Football: Thorson’s second-half disaster dooms Northwestern


Noah Frick-Alofs/Daily Senior Staffer

Clayton Thorson surveys the field. The senior quarterback’s three critical turnovers were decisive in Northwestern’s loss to Akron.

Cole Paxton, Gameday Editor


The first time the ball left Clayton Thorson’s right hand and ended in an Akron touchdown, Northwestern realized it was locked in a tight contest. The second time the Zips scored on a play that began with the senior signal-caller marshalling the Wildcats’ offense, it gave the visitors their first lead.

And the third time NU’s soon-to-be NFL Draft pick walked off the field with Akron in the end zone, the Cats’ chances of a comeback had been all but extinguished.

So it was on a startling, nightmarish Saturday night for Thorson, who threw two interceptions returned for touchdowns and fumbled on another play that ended in a score, as NU (1-2, 1-0 Big Ten) blew a 21-3 halftime lead and lost 39-34 to the Zips (2-0) at Ryan Field.
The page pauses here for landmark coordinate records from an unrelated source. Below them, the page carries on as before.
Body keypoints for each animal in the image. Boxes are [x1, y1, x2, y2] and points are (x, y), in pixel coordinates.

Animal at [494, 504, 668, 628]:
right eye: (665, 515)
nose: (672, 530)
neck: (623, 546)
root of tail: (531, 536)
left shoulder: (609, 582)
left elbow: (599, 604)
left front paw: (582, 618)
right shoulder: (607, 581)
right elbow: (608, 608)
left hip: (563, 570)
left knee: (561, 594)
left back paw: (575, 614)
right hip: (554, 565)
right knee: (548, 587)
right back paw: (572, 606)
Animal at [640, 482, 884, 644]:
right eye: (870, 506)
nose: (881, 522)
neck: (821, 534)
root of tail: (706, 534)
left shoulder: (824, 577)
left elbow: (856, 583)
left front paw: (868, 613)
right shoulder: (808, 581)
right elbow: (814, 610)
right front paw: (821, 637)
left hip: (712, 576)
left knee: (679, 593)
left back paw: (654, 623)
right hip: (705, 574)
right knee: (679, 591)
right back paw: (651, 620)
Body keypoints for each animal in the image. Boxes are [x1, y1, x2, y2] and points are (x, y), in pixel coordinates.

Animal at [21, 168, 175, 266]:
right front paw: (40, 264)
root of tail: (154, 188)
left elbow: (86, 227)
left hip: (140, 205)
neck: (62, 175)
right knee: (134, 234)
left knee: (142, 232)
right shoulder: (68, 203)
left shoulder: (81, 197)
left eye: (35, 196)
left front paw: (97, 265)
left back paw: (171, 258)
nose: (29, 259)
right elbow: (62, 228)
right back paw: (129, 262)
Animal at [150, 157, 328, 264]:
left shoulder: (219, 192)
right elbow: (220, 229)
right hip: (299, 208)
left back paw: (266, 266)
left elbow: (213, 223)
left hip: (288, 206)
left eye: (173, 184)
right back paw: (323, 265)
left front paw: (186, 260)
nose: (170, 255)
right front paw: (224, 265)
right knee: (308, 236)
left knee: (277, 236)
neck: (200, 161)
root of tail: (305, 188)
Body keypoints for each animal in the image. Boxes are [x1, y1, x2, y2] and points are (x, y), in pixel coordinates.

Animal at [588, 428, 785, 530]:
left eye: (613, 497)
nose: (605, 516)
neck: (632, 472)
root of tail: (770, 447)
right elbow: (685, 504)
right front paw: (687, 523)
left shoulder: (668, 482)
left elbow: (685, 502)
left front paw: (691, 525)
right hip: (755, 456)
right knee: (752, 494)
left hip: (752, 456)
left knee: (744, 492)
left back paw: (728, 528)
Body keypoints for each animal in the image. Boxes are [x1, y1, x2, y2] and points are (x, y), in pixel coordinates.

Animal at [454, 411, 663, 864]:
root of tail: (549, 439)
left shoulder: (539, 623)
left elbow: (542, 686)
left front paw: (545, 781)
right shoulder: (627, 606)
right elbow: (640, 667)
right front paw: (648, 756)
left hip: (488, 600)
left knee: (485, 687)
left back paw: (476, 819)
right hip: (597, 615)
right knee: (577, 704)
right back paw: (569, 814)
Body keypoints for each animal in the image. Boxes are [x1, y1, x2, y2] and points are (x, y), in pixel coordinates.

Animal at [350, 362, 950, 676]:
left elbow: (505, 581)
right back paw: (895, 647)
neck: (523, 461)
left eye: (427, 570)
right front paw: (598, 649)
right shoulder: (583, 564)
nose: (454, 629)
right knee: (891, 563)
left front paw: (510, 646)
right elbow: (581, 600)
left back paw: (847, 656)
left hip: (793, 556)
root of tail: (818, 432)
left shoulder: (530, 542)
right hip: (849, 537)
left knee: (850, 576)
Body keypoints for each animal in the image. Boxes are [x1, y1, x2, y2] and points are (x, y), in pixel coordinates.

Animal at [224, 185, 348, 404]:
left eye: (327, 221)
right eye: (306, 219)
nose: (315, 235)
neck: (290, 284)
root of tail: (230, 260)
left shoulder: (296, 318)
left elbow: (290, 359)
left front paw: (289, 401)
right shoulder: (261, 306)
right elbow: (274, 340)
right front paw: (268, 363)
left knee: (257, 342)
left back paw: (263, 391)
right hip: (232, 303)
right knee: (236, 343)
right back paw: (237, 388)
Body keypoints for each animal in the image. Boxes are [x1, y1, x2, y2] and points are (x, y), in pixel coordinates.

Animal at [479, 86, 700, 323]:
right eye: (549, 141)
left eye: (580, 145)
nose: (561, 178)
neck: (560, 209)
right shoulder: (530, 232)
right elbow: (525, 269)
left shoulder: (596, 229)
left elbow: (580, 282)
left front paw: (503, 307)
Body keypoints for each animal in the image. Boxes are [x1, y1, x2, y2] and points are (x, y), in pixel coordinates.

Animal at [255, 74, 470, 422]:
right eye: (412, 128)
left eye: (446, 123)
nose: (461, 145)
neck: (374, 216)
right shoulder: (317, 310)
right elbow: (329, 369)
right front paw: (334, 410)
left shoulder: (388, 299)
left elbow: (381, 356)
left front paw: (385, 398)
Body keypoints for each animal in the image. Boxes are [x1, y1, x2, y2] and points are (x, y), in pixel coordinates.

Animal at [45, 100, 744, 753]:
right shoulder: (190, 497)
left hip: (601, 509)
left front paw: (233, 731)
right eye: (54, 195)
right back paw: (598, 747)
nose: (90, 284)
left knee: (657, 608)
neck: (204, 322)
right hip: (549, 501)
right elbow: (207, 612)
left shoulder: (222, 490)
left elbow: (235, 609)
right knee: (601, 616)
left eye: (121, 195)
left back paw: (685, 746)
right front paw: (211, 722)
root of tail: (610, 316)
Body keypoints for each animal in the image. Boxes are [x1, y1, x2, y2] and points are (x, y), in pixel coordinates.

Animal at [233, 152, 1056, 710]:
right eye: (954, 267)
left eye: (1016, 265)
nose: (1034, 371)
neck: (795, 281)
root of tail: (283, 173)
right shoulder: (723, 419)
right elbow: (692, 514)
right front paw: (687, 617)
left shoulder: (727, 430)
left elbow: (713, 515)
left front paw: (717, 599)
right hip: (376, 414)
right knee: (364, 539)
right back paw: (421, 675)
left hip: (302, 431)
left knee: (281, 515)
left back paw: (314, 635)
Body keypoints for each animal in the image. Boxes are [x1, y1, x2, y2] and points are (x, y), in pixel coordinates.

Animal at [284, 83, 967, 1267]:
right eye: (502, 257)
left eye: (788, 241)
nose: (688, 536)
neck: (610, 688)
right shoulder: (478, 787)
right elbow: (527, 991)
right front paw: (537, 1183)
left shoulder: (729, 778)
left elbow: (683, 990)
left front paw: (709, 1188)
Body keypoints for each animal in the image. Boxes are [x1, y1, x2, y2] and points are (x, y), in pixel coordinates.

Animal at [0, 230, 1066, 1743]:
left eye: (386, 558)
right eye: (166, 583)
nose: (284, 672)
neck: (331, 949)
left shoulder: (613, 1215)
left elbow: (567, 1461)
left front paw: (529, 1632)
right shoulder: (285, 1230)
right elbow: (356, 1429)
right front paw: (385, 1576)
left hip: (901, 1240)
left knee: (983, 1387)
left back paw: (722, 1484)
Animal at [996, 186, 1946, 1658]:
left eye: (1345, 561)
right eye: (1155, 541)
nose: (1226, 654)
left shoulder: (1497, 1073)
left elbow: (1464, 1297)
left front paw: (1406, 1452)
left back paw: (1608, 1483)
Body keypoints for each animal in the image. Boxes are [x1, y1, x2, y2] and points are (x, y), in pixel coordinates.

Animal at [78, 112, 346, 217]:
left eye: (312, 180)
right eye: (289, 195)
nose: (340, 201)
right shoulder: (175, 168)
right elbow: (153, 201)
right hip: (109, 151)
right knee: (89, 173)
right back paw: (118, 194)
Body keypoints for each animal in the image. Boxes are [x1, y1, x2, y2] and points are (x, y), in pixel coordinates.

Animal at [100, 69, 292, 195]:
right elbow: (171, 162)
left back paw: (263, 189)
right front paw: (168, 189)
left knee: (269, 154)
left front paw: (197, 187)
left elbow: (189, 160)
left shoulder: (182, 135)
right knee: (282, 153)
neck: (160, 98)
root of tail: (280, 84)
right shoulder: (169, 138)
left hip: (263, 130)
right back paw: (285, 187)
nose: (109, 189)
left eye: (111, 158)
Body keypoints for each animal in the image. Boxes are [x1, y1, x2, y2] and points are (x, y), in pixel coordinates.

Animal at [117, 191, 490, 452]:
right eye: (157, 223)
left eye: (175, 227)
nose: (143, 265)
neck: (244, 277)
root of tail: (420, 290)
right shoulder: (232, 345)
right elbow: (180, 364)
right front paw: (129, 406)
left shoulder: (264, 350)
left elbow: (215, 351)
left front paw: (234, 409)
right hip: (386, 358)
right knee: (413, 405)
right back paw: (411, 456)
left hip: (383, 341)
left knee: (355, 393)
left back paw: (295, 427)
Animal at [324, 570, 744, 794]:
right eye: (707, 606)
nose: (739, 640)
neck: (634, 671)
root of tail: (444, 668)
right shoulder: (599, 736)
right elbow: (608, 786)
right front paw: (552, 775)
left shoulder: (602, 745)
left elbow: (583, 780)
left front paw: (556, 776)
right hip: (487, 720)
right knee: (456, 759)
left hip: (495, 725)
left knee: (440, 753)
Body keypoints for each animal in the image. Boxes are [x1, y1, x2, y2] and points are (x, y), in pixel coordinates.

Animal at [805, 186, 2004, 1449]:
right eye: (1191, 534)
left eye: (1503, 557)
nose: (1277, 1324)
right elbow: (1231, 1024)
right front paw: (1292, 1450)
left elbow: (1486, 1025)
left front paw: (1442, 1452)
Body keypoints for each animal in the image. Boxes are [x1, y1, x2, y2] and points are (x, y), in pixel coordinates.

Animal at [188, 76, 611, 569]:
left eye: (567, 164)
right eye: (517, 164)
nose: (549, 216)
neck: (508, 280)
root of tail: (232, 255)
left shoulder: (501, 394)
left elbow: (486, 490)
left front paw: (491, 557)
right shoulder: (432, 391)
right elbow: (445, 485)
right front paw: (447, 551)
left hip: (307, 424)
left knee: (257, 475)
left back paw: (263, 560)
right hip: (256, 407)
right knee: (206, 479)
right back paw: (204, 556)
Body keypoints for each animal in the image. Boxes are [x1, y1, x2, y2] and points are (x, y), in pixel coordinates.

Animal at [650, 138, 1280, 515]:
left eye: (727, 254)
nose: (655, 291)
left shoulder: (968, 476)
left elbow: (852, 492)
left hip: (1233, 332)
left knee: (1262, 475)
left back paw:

“To lose the turnover battle the way we did makes it really difficult (to win),” coach Pat Fitzgerald said. “Especially when we don’t have a chance to go out there and play defense off of those, (that) is challenging.”

All three Akron defensive scores came within 11 minutes of game time spanning the third and fourth quarters, the latter two on consecutive possessions just 64 seconds apart.

“You can never win when you give them three defensive touchdowns,” Thorson said. “I’ve got to be better with the ball in my hands. The ball’s going to be in my hands all year. It can be three times out of 80, 90, however many plays we run, and that’s the difference in the game.”

The first shock came late in the third quarter, when NU passed up a chance for a 24-13 lead with a field goal conversion. Instead, Thorson fired across his body on fourth-and-three from the 16 yard line, failing to hit senior receiver Flynn Nagel but finding Zips safety Alvin Davis, who tiptoed 97 yards up the Akron sideline into the end zone.

The Cats’ next two drives resulted in a touchdown and a missed field goal, but NU again spiraled downhill. The subsequent drive started in promising fashion, as the Cats escaped the shadow of their own goal line and approached the 20-yard line.

But on third-and-four, a scrambling Thorson was stripped of the ball, which ricocheted closer to that goal line with each successive bounce. Before long, it had crossed the line, and not long after, Zips linebacker Ulysses Gilbert smothered it.

Thorson trudged off the field, and Akron’s sideline erupted in pandemonium. That elation grew just two scrimmage plays later, when the gunslinger couldn’t connect with junior receiver Bennett Skowronek, instead finding Davis once more.

Fifty yards down the field, the Zips had a two-possession lead, Thorson had the seventh pick-six of his career and NU was well on its way to a shocking defeat.

“We shot ourselves in the foot — me, personally,” said Thorson, who still threw for 383 yards and three touchdowns. “I was responsible for three of their touchdowns. You can’t have that to win the game.”